■ TAREFA 1:
Segundo o texto fornecido, quem sustenta que a atribuição de uma parte importante da taxa portuária à Azienda de Cagliari constitui um auxílio de Estado?
■ TAREFA 2:
Reproduza as linhas de dados apresentadas abaixo do texto, desde a que contém "Read the от 10 000 до 30 000 value at 41." até a última linha, ambas incluídas. Deixe as imagens de fora.

■ TEXTO FORNECIDO:

Quanto à terceira questão

22.
    Através da sua terceira questão, lida à luz da quinta questão, o órgão jurisdicional de reenvio pergunta, fundamentalmente, se a medida pela qual um Estado-Membro atribui a uma empresa pública uma parte importante de uma taxa, como a taxa portuária em causa no processo principal, constitui um auxílio de Estado, na acepção do artigo 92.° do Tratado, e se, na falta de notificação dessa medida à Comissão ou de decisão desta última sobre a compatibilidade do auxílio com o mercado comum, adoptada em conformidade com o artigo 93.° do referido Tratado, este órgão jurisdicional pode exercer os poderes que lhe são atribuídos para garantir que um auxílio ilegal e/ou incompatível com o mercado comum não é aplicado. Caso a medida em causa constitua um auxílio ilegal ou incompatível com o mercado comum, o órgão jurisdicional de reenvio pergunta se a ilegalidade ou a incompatibilidade está limitada à parte da taxa atribuída à empresa pública em causa ou se abrange a cobrança aos utentes da parte correspondente ao montante deste modo atribuído, ou ainda se afecta a totalidade da taxa.

23.
    A Enirisorse e a Comissão sustentam que a atribuição de uma parte importante da taxa portuária à Azienda de Cagliari constitui um auxílio de Estado. Trata-se de uma medida tomada em benefício de uma empresa que afecta as trocas intracomunitárias; o auxílio é concedido através de recursos do Estado; a medida falseia ou ameaça falsear a concorrência, visto que esta Azienda está em concorrência com empresas de outros Estados-Membros, como as companhias de navegação, que pretendem exercer as suas actividades no âmbito de um regime de «automanutenção». Além disso, os concorrentes incluem igualmente as empresas privadas que operam por conta de terceiros. Não tendo sido notificado à Comissão, o auxílio constitui um auxílio ilegal que não pode, no presente caso, ser justificado pela derrogação prevista no artigo 90.°, n.° 2, do Tratado. O juiz nacional está obrigado, portanto, a eliminar o auxílio ilegal.

■ DADOS DA TAREFA:
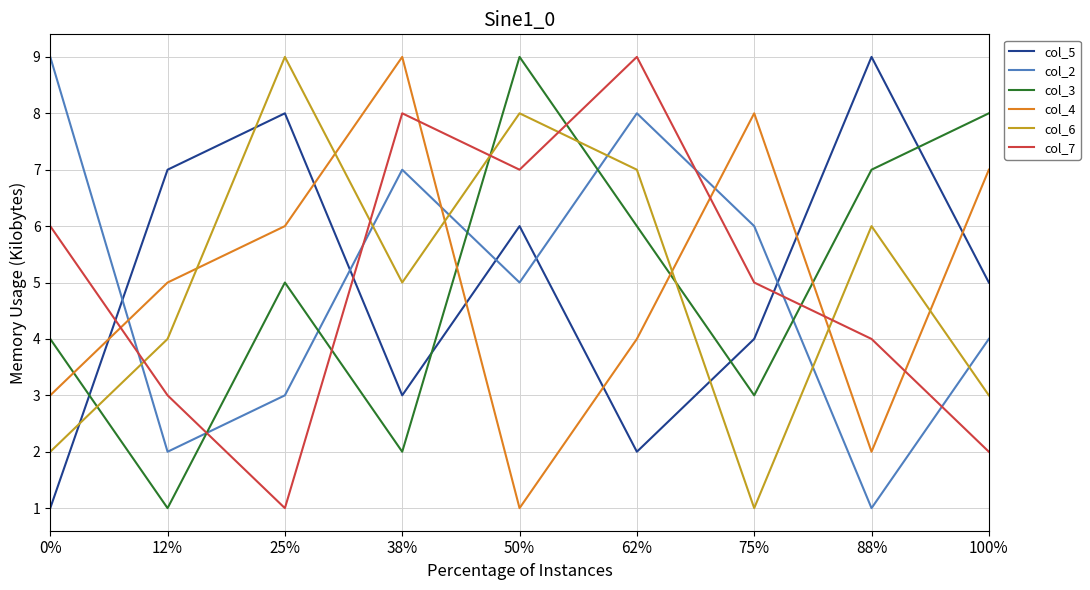

How many col_6 values are between 3 and 7?

5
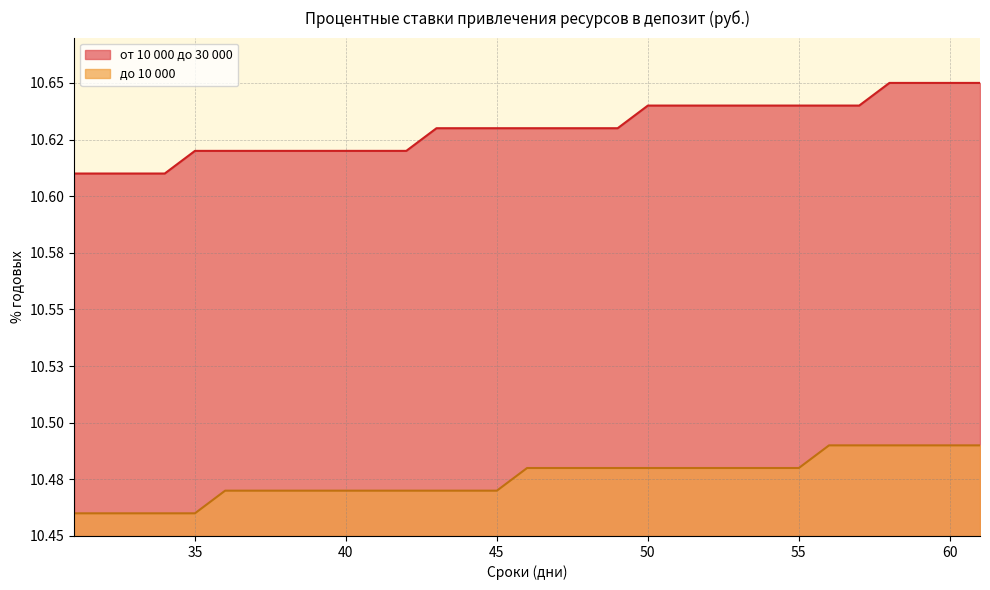

Read the от 10 000 до 30 000 value at 41.

10.6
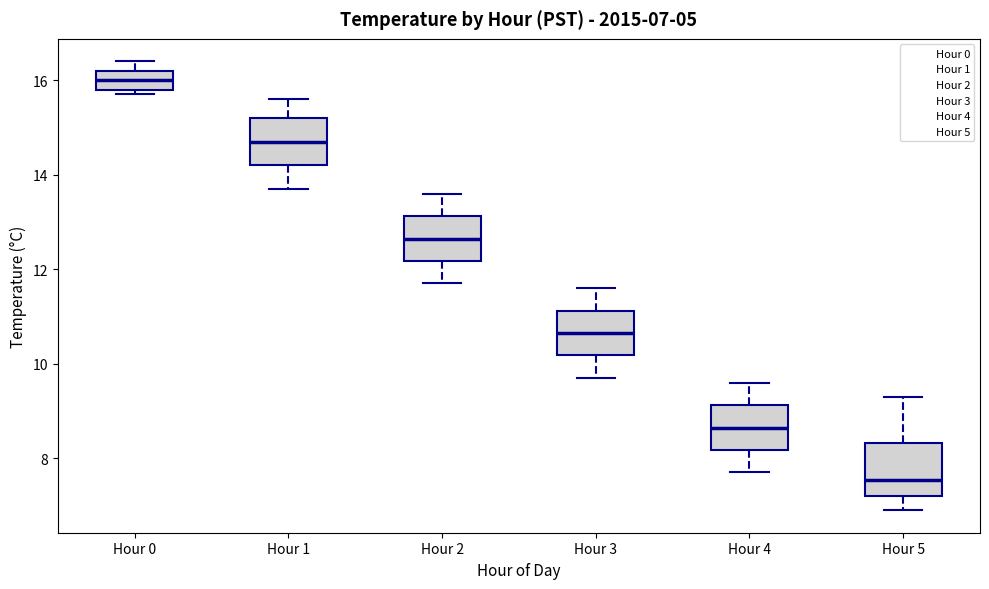

Which box's median line is the highest?

Hour 0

■ RESULTADO 1:
A Enirisorse e a Comissão.

■ RESULTADO 2:
Read the от 10 000 до 30 000 value at 41.

10.6

Which box's median line is the highest?

Hour 0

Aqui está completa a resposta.